Personal information
- Full name: Peter Michael Heasty Robinson
- Born: 14 October 1929 Port of Spain, Trinidad and Tobago
- Died: 23 March 2023 (aged 93)
- Batting: Right-handed
- Bowling: Right-arm off break Right-arm medium
- Relations: Jonathan Robinson (son)

Career statistics
| Competition | First-class |
| Matches | 1 |
| Runs scored | 19 |
| Batting average | 9.50 |
| 100s/50s | 0/0 |
| Top score | 12 |
| Balls bowled | 72 |
| Wickets | 0 |
| Bowling average | – |
| 5 wickets in innings | – |
| 10 wickets in match | – |
| Best bowling | – |
| Catches/stumpings | 0/– |
- Source: Cricinfo, 24 June 2019

= Peter Robinson (cricketer, born 1929) =

Trinidadian-born English cricketer

Peter Michael Heasty Robinson (14 October 1929 – 23 March 2023) was a Trinidadian-born English first-class cricketer.
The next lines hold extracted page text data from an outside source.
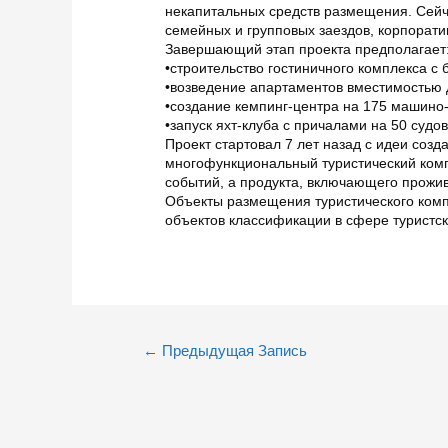
некапитальных средств размещения. Сейча
семейных и групповых заездов, корпорат
Завершающий этап проекта предполагает
•строительство гостиничного комплекса с
•возведение апартаментов вместимостью д
•создание кемпинг-центра на 175 машино
•запуск яхт-клуба с причалами на 50 судов
Проект стартовал 7 лет назад с идеи соз
многофункциональный туристический ком
событий, а продукта, включающего прожи
Объекты размещения туристического ком
объектов классификации в сфере туристск
Навигация
←
Предыдущая Запись
по
записям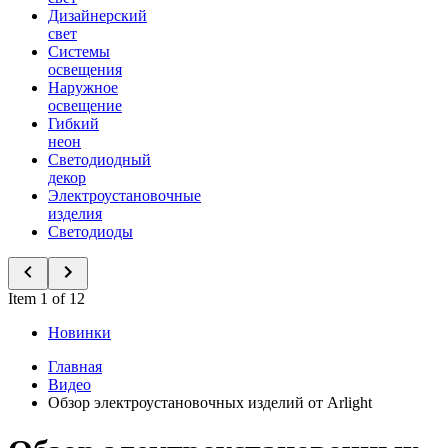
Дизайнерский
свет
Системы
освещения
Наружное
освещение
Гибкий
неон
Светодиодный
декор
Электроустановочные
изделия
Светодиоды
Item 1 of 12
Новинки
Главная
Видео
Обзор электроустановочных изделий от Arlight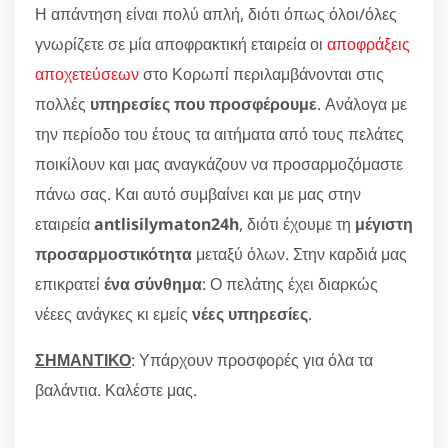
Η απάντηση είναι πολύ απλή, διότι όπως όλοι/όλες
γνωρίζετε σε μία αποφρακτική εταιρεία οι
αποφράξεις
αποχετεύσεων
στο Κορωπί περιλαμβάνονται στις
πολλές
υπηρεσίες που προσφέρουμε
. Ανάλογα με
την περίοδο του έτους τα αιτήματα από τους πελάτες
ποικίλουν και μας αναγκάζουν να προσαρμοζόμαστε
πάνω σας. Και αυτό συμβαίνει και με μας στην
εταιρεία
antlisilymaton24h
, διότι έχουμε τη
μέγιστη
προσαρμοστικότητα
μεταξύ όλων. Στην καρδιά μας
επικρατεί
ένα σύνθημα
: Ο πελάτης έχει διαρκώς
νέεες ανάγκες κι εμείς
νέες υπηρεσίες
.
ΣΗΜΑΝΤΙΚΟ
: Υπάρχουν προσφορές για όλα τα
βαλάντια. Καλέστε μας.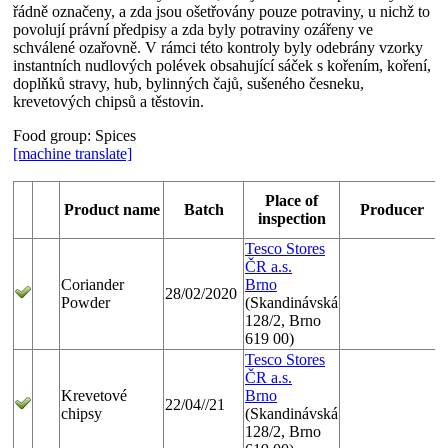
řádně označeny, a zda jsou ošetřovány pouze potraviny, u nichž to
povolují právní předpisy a zda byly potraviny ozářeny ve
schválené ozařovně. V rámci této kontroly byly odebrány vzorky
instantních nudlových polévek obsahující sáček s kořením, koření,
doplňků stravy, hub, bylinných čajů, sušeného česneku,
krevetových chipsů a těstovin.
Food group:
Spices
[machine translate]
Place of
Product name
Batch
Producer
inspection
Tesco Stores
ČR a.s.
Coriander
Brno
28/02/2020
Powder
(Skandinávská
128/2, Brno
619 00)
Tesco Stores
ČR a.s.
Krevetové
Brno
22/04//21
chipsy
(Skandinávská
128/2, Brno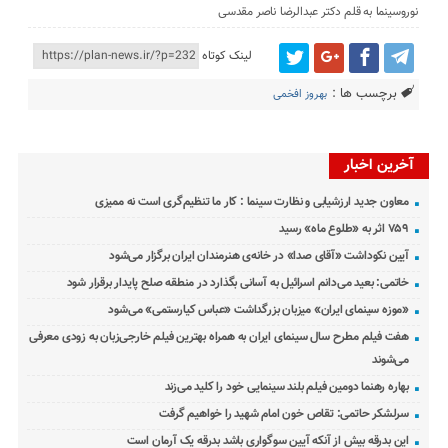
نوروسینما به قلم دکتر عبدالرضا ناصر مقدسی
لینک کوتاه
برچسب ها :
بهروز افخمی
آخرین اخبار
معاون جدید ارزشیابی و نظارت سینما : کار ما تنظیم‌گری است نه ممیزی
۷۵۹ اثر به «طلوع ماه» رسید
آیین نکوداشت «آقای صدا» در خانه‌ی هنرمندان ایران برگزار می‌شود
خاتمی: بعید می‌دانم اسرائیل به آسانی بگذارد در منطقه صلح پایدار برقرار شود
«موزه سینمای ایران» میزبان بزرگداشت «عباس کیارستمی» می‌شود
هفت فیلم مطرح سال سینمای ایران به همراه بهترین فیلم خارجی‌زبان به زودی معرفی
می‌شوند
بهاره رهنما دومین فیلم بلند سینمایی خود را کلید می‌زند
سرلشکر حاتمی: تقاص خون امام شهید را خواهیم گرفت
این بدرقه بیش از آنکه آیین سوگواری باشد بدرقه یک آرمان است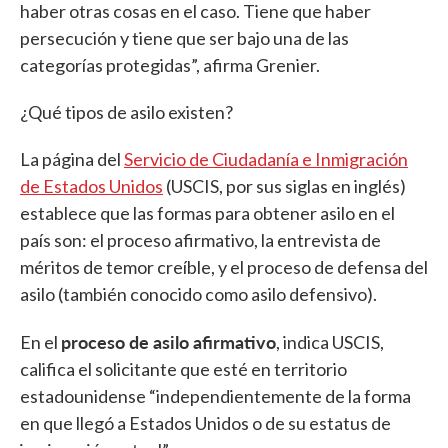
haber otras cosas en el caso. Tiene que haber
persecución y tiene que ser bajo una de las
categorías protegidas”, afirma Grenier.
¿Qué tipos de asilo existen?
La página del
Servicio de Ciudadanía e Inmigración
de Estados Unidos
(USCIS, por sus siglas en inglés)
establece que las formas para obtener asilo en el
país son: el proceso afirmativo, la entrevista de
méritos de temor creíble, y el proceso de defensa del
asilo (también conocido como asilo defensivo).
proceso de asilo afirmativo
En el
, indica USCIS,
califica el solicitante que esté en territorio
estadounidense “independientemente de la forma
en que llegó a Estados Unidos o de su estatus de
Robinson was born at Port of Spain and educated in England at Lancing College and at Magdalene College, Cambridge. An all-rounder, he played a single first-class cricket match for L. C. Stevens' XI against Cambridge University at Eastbourne in 1961. His son, Jonathan, played first-class cricket for Surrey from 1988 to 1992.